**SET EXERCISE:** Copy every line of the material below word for word.

**Records from a dataset:**
:::::

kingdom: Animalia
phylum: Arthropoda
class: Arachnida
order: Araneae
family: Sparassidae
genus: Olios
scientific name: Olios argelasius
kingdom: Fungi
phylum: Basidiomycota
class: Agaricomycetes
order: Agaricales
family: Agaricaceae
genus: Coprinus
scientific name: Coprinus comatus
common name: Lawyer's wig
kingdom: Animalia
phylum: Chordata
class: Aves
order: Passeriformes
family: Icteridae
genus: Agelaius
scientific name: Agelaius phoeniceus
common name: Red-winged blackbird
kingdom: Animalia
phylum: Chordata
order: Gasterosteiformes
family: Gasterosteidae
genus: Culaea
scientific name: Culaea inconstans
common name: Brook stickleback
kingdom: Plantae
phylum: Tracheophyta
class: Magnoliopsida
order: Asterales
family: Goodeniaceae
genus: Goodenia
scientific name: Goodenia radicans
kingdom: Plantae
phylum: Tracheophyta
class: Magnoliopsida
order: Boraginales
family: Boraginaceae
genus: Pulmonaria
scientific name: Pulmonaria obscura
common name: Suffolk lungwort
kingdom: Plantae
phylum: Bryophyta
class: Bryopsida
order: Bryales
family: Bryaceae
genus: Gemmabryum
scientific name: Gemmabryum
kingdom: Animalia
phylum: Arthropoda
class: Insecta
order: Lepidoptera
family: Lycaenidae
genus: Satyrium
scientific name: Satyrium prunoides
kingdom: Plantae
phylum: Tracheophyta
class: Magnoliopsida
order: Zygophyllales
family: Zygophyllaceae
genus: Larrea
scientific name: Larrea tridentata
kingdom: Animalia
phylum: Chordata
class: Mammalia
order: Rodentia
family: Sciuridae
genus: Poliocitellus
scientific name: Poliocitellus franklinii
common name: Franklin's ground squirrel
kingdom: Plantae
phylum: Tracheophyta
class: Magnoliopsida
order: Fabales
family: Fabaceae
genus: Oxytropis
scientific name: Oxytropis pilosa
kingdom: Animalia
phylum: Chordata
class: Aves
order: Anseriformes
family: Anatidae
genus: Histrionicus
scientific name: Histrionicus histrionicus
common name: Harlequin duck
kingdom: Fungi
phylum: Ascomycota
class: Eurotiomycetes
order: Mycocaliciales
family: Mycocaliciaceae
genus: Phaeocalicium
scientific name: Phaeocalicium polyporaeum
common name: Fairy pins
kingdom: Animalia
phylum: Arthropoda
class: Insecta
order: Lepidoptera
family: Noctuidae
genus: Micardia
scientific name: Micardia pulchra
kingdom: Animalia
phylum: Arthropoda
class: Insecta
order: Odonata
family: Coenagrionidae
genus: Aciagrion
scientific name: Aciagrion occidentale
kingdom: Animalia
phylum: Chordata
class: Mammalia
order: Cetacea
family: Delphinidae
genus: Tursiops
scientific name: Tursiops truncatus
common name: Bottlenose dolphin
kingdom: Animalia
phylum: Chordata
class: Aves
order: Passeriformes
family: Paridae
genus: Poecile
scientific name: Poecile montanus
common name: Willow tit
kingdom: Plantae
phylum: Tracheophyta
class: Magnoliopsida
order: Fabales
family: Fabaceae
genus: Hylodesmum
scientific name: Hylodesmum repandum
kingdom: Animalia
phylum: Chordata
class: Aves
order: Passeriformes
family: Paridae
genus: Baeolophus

:::::

**TASK ANSWER:**
kingdom: Animalia
phylum: Arthropoda
class: Arachnida
order: Araneae
family: Sparassidae
genus: Olios
scientific name: Olios argelasius
kingdom: Fungi
phylum: Basidiomycota
class: Agaricomycetes
order: Agaricales
family: Agaricaceae
genus: Coprinus
scientific name: Coprinus comatus
common name: Lawyer's wig
kingdom: Animalia
phylum: Chordata
class: Aves
order: Passeriformes
family: Icteridae
genus: Agelaius
scientific name: Agelaius phoeniceus
common name: Red-winged blackbird
kingdom: Animalia
phylum: Chordata
order: Gasterosteiformes
family: Gasterosteidae
genus: Culaea
scientific name: Culaea inconstans
common name: Brook stickleback
kingdom: Plantae
phylum: Tracheophyta
class: Magnoliopsida
order: Asterales
family: Goodeniaceae
genus: Goodenia
scientific name: Goodenia radicans
kingdom: Plantae
phylum: Tracheophyta
class: Magnoliopsida
order: Boraginales
family: Boraginaceae
genus: Pulmonaria
scientific name: Pulmonaria obscura
common name: Suffolk lungwort
kingdom: Plantae
phylum: Bryophyta
class: Bryopsida
order: Bryales
family: Bryaceae
genus: Gemmabryum
scientific name: Gemmabryum
kingdom: Animalia
phylum: Arthropoda
class: Insecta
order: Lepidoptera
family: Lycaenidae
genus: Satyrium
scientific name: Satyrium prunoides
kingdom: Plantae
phylum: Tracheophyta
class: Magnoliopsida
order: Zygophyllales
family: Zygophyllaceae
genus: Larrea
scientific name: Larrea tridentata
kingdom: Animalia
phylum: Chordata
class: Mammalia
order: Rodentia
family: Sciuridae
genus: Poliocitellus
scientific name: Poliocitellus franklinii
common name: Franklin's ground squirrel
kingdom: Plantae
phylum: Tracheophyta
class: Magnoliopsida
order: Fabales
family: Fabaceae
genus: Oxytropis
scientific name: Oxytropis pilosa
kingdom: Animalia
phylum: Chordata
class: Aves
order: Anseriformes
family: Anatidae
genus: Histrionicus
scientific name: Histrionicus histrionicus
common name: Harlequin duck
kingdom: Fungi
phylum: Ascomycota
class: Eurotiomycetes
order: Mycocaliciales
family: Mycocaliciaceae
genus: Phaeocalicium
scientific name: Phaeocalicium polyporaeum
common name: Fairy pins
kingdom: Animalia
phylum: Arthropoda
class: Insecta
order: Lepidoptera
family: Noctuidae
genus: Micardia
scientific name: Micardia pulchra
kingdom: Animalia
phylum: Arthropoda
class: Insecta
order: Odonata
family: Coenagrionidae
genus: Aciagrion
scientific name: Aciagrion occidentale
kingdom: Animalia
phylum: Chordata
class: Mammalia
order: Cetacea
family: Delphinidae
genus: Tursiops
scientific name: Tursiops truncatus
common name: Bottlenose dolphin
kingdom: Animalia
phylum: Chordata
class: Aves
order: Passeriformes
family: Paridae
genus: Poecile
scientific name: Poecile montanus
common name: Willow tit
kingdom: Plantae
phylum: Tracheophyta
class: Magnoliopsida
order: Fabales
family: Fabaceae
genus: Hylodesmum
scientific name: Hylodesmum repandum
kingdom: Animalia
phylum: Chordata
class: Aves
order: Passeriformes
family: Paridae
genus: Baeolophus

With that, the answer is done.